**Your objective:**
Among the records, which lines hold the word "select"? Pick them out.

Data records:
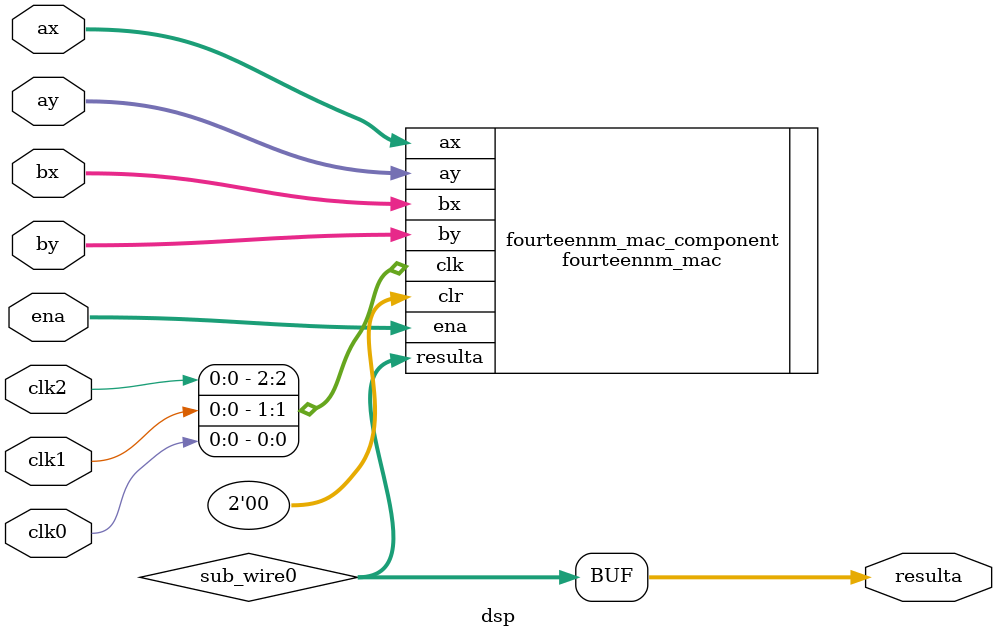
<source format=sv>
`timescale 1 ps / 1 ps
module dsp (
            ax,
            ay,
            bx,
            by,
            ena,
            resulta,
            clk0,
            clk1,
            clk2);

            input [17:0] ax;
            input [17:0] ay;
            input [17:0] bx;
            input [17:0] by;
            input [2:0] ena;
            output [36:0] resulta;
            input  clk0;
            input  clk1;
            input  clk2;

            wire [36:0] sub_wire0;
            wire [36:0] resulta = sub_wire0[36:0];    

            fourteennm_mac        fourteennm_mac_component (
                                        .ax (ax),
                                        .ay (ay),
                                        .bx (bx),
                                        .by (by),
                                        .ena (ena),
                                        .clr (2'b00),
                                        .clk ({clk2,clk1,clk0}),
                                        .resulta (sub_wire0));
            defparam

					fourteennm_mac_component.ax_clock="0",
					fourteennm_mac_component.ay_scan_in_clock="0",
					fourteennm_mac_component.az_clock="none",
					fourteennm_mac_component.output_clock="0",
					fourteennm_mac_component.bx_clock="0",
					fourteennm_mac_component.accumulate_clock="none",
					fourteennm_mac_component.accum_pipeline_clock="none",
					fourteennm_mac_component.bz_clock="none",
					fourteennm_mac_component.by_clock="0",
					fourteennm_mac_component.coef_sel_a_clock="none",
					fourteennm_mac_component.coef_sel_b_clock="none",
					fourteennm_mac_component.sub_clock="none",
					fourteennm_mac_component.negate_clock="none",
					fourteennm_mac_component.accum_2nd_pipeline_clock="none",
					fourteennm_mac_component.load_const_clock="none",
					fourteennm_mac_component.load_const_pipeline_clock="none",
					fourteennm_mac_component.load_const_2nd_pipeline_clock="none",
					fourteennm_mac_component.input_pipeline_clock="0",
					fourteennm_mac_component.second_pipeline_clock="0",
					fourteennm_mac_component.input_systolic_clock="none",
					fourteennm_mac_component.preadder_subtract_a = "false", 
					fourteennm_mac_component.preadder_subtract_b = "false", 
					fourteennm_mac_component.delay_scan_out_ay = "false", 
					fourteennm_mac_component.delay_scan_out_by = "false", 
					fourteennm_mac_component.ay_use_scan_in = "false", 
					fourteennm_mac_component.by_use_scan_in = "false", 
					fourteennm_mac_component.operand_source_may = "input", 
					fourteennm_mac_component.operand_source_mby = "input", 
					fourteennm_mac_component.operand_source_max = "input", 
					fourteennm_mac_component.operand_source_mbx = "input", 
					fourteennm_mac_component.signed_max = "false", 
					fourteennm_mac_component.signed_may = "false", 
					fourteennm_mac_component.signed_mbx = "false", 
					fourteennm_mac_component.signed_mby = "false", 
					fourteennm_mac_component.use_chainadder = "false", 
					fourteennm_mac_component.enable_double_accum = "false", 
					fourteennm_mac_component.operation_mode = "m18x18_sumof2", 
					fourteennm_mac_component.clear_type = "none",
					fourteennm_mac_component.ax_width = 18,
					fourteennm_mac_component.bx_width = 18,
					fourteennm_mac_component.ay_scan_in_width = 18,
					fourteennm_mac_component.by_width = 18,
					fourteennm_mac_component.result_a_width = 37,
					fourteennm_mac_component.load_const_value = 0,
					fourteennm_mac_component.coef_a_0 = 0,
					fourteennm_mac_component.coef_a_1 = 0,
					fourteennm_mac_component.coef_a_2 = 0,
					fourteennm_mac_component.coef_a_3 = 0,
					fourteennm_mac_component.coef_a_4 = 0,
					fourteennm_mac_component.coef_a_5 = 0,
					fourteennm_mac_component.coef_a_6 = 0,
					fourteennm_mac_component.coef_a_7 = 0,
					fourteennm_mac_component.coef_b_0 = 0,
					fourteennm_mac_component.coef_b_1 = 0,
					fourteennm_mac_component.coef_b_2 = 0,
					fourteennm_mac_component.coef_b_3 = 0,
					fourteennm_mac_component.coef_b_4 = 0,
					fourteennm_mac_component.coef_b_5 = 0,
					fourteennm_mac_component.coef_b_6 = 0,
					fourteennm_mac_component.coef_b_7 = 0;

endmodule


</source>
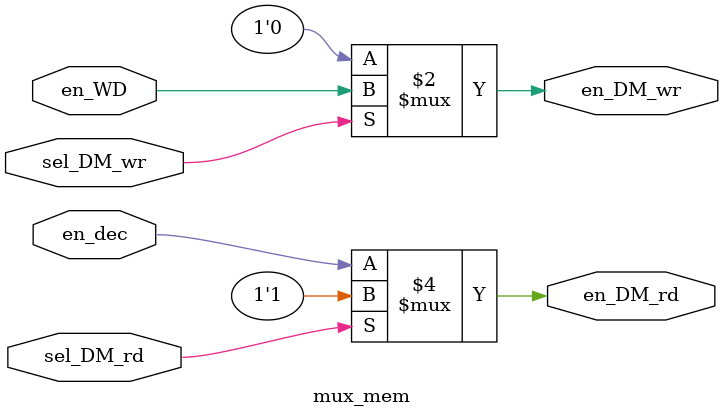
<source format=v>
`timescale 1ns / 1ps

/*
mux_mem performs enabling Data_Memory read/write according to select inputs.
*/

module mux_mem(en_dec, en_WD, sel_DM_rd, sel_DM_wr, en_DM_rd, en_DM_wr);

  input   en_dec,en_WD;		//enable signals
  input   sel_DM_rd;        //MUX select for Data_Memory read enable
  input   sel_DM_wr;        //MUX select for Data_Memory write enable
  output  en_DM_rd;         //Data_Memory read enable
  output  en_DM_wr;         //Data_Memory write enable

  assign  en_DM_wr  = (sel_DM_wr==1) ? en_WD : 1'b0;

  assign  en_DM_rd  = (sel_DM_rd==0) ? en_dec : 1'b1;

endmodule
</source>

**Solution below:**
mux_mem performs enabling Data_Memory read/write according to select inputs.
  input   sel_DM_rd;        //MUX select for Data_Memory read enable
  input   sel_DM_wr;        //MUX select for Data_Memory write enable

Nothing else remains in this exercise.